Samoa shuts down in unprecedented battle against measles crisis

Source:AFP Published: 2019/12/5 21:18:42

People walk past the Samoa Conference Centre, where the 3rd China-Pacific Island Countries Economic Development and Cooperation Forum is held, in Apia, Samoa, Oct. 21, 2019. (Xinhua/Guo Lei)

 

Samoa entered a two-day lockdown on Thursday to carry out an unprecedented mass vaccination drive aimed at containing a devastating measles epidemic that has killed dozens of children in the Pacific island nation.

As the death toll climbed to 62, officials ordered all businesses and nonessential government services to close, shut down inter-island ferries and told people to keep their cars off the roads.

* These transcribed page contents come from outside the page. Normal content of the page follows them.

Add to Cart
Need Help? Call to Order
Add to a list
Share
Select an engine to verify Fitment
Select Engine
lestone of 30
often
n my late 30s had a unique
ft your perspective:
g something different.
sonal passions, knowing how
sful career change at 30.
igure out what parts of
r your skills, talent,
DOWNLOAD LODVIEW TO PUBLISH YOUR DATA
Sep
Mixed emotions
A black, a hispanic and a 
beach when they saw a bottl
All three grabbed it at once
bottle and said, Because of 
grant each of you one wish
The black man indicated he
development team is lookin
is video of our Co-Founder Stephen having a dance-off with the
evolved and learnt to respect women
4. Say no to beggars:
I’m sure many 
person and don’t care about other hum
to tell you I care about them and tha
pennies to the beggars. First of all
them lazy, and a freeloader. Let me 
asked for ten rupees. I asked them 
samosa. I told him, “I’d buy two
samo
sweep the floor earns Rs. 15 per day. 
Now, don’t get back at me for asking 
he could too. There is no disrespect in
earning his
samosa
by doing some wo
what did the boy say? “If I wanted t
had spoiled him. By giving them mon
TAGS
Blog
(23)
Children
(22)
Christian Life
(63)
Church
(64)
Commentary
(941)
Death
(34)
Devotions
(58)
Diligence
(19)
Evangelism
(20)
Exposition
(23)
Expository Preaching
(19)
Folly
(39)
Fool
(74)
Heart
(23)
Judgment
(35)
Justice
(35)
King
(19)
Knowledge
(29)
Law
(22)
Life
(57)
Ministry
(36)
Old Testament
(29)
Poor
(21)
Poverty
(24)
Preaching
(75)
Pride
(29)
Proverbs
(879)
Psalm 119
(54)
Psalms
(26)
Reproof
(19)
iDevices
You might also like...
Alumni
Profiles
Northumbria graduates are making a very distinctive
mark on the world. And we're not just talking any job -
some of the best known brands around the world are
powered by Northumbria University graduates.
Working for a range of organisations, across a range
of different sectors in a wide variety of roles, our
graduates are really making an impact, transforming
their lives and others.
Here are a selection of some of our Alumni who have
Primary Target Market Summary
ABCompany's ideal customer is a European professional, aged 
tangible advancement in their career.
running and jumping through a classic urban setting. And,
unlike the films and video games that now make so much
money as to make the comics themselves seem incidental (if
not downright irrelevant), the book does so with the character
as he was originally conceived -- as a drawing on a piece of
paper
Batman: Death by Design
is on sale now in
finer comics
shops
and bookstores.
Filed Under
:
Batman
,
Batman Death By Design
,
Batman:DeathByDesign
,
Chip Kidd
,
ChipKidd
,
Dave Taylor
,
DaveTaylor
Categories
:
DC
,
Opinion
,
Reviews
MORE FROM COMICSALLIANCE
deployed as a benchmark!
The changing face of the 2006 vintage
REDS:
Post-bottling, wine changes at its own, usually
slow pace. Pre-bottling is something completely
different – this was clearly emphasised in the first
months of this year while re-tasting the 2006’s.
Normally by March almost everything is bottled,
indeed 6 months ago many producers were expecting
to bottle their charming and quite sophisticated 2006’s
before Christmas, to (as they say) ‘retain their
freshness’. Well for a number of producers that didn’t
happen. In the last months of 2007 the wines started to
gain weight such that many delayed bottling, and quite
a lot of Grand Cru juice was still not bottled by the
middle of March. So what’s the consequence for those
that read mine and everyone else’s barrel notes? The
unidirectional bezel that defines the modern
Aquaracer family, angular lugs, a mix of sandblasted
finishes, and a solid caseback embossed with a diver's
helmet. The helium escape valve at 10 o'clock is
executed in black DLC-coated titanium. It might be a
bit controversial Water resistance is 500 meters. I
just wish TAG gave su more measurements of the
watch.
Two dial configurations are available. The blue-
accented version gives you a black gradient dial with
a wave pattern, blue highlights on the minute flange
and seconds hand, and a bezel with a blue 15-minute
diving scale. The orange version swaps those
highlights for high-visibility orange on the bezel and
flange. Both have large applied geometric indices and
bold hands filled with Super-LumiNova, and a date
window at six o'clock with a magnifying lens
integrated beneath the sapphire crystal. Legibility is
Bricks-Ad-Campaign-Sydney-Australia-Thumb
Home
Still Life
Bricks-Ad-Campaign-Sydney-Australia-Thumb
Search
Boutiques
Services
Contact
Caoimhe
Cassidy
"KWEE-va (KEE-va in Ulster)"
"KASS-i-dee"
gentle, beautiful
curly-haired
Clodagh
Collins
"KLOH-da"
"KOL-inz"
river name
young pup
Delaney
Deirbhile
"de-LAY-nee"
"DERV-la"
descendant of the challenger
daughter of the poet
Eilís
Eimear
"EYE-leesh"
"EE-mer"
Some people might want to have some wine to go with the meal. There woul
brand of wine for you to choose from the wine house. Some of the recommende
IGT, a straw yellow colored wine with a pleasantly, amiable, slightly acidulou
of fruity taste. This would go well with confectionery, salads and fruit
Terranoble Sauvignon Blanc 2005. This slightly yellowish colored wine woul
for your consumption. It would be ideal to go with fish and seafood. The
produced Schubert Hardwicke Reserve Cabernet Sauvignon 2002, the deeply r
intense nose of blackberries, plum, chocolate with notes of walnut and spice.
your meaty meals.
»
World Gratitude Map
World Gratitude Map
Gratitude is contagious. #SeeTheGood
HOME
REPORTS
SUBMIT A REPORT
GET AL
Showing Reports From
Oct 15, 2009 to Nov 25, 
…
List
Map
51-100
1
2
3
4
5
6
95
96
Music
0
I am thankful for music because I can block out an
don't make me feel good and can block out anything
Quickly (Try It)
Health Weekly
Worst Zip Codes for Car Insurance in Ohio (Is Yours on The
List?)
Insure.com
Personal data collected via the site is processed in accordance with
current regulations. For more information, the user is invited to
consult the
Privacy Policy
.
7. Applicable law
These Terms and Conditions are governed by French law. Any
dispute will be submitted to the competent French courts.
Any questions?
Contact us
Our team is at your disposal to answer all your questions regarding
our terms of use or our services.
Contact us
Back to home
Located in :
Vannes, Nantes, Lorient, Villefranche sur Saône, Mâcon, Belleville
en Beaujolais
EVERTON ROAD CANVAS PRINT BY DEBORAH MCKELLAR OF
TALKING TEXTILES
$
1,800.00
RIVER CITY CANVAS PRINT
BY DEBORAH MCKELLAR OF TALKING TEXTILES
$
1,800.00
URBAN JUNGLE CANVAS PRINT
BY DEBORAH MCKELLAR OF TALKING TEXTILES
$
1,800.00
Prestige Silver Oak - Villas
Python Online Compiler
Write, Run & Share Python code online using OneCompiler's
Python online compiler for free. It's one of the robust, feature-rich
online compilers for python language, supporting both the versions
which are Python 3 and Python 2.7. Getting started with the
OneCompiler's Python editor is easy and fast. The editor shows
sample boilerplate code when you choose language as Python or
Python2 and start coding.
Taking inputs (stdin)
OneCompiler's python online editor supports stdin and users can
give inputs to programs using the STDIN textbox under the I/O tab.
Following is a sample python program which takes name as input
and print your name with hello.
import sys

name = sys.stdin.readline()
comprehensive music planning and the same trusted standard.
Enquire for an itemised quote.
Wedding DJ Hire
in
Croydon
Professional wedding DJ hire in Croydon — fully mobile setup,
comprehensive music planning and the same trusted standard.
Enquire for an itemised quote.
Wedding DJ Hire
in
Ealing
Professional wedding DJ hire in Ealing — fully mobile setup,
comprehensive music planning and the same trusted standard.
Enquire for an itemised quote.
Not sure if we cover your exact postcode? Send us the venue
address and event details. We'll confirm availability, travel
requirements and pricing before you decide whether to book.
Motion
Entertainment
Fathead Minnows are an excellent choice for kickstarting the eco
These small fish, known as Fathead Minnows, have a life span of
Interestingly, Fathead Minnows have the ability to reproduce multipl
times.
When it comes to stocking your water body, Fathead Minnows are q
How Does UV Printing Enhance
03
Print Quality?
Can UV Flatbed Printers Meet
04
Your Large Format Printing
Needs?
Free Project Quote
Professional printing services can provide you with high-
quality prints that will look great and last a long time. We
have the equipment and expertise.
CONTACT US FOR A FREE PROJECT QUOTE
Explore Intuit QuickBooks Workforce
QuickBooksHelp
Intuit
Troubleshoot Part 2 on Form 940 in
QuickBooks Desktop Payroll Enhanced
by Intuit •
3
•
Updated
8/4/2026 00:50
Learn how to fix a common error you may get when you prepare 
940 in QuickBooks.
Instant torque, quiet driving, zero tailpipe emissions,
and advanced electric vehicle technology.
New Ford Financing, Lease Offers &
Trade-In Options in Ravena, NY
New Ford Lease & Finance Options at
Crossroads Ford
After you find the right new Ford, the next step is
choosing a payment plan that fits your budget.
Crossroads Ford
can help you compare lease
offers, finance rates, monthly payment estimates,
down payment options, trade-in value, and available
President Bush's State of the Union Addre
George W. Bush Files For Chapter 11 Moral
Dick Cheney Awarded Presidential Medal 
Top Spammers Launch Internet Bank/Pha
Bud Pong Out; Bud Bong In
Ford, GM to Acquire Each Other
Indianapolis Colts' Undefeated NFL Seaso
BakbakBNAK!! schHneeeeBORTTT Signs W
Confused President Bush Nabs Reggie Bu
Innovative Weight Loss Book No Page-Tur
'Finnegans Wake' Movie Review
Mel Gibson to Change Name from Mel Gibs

Residents were advised to obey a dawn-to-dusk curfew, staying in their homes and displaying a red flag if any occupants were not yet immunized.

Hundreds of vaccination teams, including public servants drafted in for the operation, fanned out across the nation of 200,000 in the early hours of the morning.

They plan to go door-to-door in villages and towns to administer mandatory vaccinations in red-flagged houses. 

The markets on Apia's waterfront, usually packed with tourists buying handicrafts, were silent as stalls stood empty, while there was hardly any traffic in the city center.

The operation, carried out under emergency powers invoked as the epidemic took hold last month, is a desperate bid to halt measles infection rates that have been inexorably rising since mid-October, with most of the victims young children.

Immunization rates in Samoa dropped steeply to just 30 percent before the outbreak, the World Health Organization said, blaming an anti-vaccine messaging campaign.

Two babies died after receiving measles vaccination shots last year, which lead to the temporary suspension of the country's immunization program and dented parents' trust in the vaccine. 

It was later found the deaths were caused when other medicines were incorrectly administered.